Task goal: Locate each line in the listing below that contains the word "least", and copy those lines out.

Listed records:
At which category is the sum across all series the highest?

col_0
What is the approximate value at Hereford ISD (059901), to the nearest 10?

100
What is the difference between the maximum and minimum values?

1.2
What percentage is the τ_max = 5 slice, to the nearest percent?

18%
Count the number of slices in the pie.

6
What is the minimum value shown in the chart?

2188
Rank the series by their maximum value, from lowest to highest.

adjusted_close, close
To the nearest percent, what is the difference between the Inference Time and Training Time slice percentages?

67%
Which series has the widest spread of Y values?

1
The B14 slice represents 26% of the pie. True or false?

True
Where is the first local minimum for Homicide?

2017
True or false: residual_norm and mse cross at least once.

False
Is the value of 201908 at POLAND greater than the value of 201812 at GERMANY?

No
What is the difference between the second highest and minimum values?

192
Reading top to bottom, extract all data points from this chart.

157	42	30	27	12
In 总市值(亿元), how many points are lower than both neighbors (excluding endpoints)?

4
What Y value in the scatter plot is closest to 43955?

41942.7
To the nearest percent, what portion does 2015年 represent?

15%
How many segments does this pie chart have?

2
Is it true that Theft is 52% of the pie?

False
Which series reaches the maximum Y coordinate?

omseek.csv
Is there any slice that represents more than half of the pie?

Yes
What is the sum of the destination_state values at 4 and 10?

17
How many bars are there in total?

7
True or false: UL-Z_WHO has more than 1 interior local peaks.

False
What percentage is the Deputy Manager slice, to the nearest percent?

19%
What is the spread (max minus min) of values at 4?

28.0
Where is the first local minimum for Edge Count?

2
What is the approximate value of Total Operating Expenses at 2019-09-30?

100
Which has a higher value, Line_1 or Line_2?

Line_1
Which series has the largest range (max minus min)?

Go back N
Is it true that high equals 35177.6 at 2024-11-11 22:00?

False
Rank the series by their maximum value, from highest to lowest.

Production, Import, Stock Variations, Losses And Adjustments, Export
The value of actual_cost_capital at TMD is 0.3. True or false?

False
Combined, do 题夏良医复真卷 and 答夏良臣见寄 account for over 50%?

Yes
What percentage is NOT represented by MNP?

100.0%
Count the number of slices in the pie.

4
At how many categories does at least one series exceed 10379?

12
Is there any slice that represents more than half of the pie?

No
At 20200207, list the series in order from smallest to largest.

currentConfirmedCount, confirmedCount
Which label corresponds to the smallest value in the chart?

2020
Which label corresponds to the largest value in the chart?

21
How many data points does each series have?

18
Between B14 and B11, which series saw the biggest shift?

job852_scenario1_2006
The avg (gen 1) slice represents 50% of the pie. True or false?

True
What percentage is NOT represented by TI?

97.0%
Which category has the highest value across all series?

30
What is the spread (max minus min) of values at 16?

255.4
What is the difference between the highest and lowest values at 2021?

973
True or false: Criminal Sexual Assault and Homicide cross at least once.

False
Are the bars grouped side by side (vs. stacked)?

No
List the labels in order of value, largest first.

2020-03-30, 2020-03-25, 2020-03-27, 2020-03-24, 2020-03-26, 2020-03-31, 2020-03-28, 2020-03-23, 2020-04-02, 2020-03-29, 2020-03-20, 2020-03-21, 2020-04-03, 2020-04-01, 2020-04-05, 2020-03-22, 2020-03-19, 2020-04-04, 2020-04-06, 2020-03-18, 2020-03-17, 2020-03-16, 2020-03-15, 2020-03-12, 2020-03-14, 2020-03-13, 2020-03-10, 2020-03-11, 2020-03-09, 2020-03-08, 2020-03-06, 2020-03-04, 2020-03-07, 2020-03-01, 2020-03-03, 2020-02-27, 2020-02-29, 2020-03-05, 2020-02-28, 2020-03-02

Exercise output:
True or false: residual_norm and mse cross at least once.
At how many categories does at least one series exceed 10379?
True or false: Criminal Sexual Assault and Homicide cross at least once.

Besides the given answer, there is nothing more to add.